*Reading passage*.
*-*-*

# Soul



## Gourav sharma (Dec 15, 2014)

What is soul and  to the perfect means how it could be  defined?


----------



## Sherdil (Dec 16, 2014)

The soul is a part of the Divine that appears separate due to the illusion of duality. It can be considered to be consciousness that comes from the universal consciousness, like droplets come from the ocean.


----------



## Ishna (Dec 23, 2014)

Separate from what, Sherdil Ji?

In my humble opinion, soul is our life.  It is the core of our being.


----------



## Harry Haller (Dec 23, 2014)

The Soul is a word that means absolutely nothing, and yet can mean absolutely everything.


----------



## Sherdil (Dec 23, 2014)

Ishna said:
			
		

> Separate from what, Sherdil Ji?
> 
> In my humble opinion, soul is our life.  It is the core of our being.



It appears separate from the Divine, Ishna ji. This is because we think in terms of duality. In actuality, you are a part of me and I am a part of you. There is no difference between us. 

Harry ji is correct. The soul is nothing and it is everything. It is nothing because there is no such thing as MY soul, YOUR soul, etc. The soul is a part of everything as ONE thing. 

This is what it means to merge into the One. It is to understand that there is nothing to merge into. You are that One which you seek. 

As that One, understand that you were never born and you will never die. You are free from the cycle of birth and death. You are eternal.

IS THAT ALL THERE IS TO IT? 

The concept is simple, but the application is not.

Gurbani gives us the litmus test of the 5 thieves. These 5 thieves of your mind rob yourself of your Oneness and promote dualistic thinking. 

1) Kaam - lust after someone else
2) Krodh - angry at someone else
3) Lobh - wanting things for yourself
4) Moh - attachment to other things
5) Hankaar - believing that you are better than other people

Krodh. You can also be angry at yourself, but it is only because you have not understood the Hukam. Your expectation of what you should be does not match the reality of what you are. You are not raazi (content). Gurbani says HUKAM RAAZI CHALNA - Be content to walk with the command.

*-*-*

*Job A*. Repeat the listing word for word, from its first line through the line that contains "то обсуждали на форуме".

*-*-*

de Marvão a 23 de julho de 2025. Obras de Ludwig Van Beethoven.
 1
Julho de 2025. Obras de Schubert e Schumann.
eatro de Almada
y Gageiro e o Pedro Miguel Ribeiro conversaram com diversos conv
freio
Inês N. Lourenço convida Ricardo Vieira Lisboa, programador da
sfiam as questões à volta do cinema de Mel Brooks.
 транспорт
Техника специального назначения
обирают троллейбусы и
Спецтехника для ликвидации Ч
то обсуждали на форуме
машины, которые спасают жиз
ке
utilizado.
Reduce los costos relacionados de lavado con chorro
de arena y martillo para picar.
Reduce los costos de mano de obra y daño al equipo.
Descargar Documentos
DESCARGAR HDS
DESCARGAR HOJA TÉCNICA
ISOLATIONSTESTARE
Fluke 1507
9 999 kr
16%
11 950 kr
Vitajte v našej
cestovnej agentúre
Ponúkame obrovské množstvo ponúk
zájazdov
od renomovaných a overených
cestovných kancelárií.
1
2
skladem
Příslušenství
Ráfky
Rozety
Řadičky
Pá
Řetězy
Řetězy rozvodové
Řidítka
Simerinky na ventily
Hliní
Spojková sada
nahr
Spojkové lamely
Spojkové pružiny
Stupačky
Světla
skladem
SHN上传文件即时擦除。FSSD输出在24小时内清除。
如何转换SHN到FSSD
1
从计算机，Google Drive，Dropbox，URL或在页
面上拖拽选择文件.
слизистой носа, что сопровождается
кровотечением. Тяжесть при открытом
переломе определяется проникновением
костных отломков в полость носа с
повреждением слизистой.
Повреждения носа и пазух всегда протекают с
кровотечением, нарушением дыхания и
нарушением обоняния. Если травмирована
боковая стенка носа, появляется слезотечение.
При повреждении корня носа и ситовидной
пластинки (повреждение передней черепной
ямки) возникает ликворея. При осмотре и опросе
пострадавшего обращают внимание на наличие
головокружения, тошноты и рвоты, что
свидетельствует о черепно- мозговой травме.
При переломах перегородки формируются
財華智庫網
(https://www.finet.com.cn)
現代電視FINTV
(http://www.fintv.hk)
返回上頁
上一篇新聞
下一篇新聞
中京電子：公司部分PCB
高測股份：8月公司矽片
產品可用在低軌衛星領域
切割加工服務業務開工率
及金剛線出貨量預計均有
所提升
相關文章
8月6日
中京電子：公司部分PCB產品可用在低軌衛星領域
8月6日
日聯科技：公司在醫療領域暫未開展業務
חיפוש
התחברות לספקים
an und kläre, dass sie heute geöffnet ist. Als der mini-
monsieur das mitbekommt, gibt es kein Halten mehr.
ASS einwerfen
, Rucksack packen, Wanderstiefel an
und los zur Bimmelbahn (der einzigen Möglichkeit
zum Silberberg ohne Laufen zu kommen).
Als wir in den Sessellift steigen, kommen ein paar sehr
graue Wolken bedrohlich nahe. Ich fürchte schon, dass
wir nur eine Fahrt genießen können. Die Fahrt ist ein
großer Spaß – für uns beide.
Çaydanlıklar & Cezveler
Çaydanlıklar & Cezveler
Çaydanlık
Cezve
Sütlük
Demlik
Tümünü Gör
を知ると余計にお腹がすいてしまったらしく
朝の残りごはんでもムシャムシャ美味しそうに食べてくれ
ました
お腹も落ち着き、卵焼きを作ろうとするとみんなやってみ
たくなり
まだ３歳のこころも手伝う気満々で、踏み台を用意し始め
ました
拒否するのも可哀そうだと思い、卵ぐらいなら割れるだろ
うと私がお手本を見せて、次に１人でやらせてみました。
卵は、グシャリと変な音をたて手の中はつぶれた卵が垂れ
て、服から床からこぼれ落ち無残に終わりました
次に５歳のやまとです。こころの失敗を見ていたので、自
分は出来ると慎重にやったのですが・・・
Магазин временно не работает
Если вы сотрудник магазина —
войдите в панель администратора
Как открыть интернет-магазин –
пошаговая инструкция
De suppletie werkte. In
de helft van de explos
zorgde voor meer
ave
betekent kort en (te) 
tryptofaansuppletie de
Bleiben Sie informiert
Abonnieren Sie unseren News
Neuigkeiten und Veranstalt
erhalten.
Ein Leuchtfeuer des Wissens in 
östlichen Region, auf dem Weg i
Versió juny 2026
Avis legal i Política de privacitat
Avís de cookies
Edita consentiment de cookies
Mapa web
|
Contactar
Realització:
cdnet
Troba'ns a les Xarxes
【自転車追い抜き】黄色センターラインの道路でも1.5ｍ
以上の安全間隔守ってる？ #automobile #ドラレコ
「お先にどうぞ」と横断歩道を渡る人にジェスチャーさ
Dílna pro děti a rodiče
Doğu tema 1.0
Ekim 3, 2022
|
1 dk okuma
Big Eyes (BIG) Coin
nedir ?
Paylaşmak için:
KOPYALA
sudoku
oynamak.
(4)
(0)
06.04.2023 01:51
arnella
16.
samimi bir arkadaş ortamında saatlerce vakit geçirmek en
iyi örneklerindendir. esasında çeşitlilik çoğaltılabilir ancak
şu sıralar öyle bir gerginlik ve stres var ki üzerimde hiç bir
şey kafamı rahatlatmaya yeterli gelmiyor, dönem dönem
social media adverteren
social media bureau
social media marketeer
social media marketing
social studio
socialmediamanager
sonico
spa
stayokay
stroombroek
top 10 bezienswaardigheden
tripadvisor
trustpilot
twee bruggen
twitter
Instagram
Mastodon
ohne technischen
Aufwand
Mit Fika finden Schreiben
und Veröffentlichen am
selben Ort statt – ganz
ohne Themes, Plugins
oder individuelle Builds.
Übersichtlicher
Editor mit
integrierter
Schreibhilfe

*-*-*

*Job B*. Write out the stretch of the thread on the soul from "Gurbani gives us" through "with the command.", switching "Gurbani" to "Scripture" wherever it occurs.

*Worked solution A*.
de Marvão a 23 de julho de 2025. Obras de Ludwig Van Beethoven.
 1
Julho de 2025. Obras de Schubert e Schumann.
eatro de Almada
y Gageiro e o Pedro Miguel Ribeiro conversaram com diversos conv
freio
Inês N. Lourenço convida Ricardo Vieira Lisboa, programador da
sfiam as questões à volta do cinema de Mel Brooks.
 транспорт
Техника специального назначения
обирают троллейбусы и
Спецтехника для ликвидации Ч
то обсуждали на форуме

*Worked solution B*.
Scripture gives us the litmus test of the 5 thieves. These 5 thieves of your mind rob yourself of your Oneness and promote dualistic thinking. 

1) Kaam - lust after someone else
2) Krodh - angry at someone else
3) Lobh - wanting things for yourself
4) Moh - attachment to other things
5) Hankaar - believing that you are better than other people

Krodh. You can also be angry at yourself, but it is only because you have not understood the Hukam. Your expectation of what you should be does not match the reality of what you are. You are not raazi (content). Scripture says HUKAM RAAZI CHALNA - Be content to walk with the command.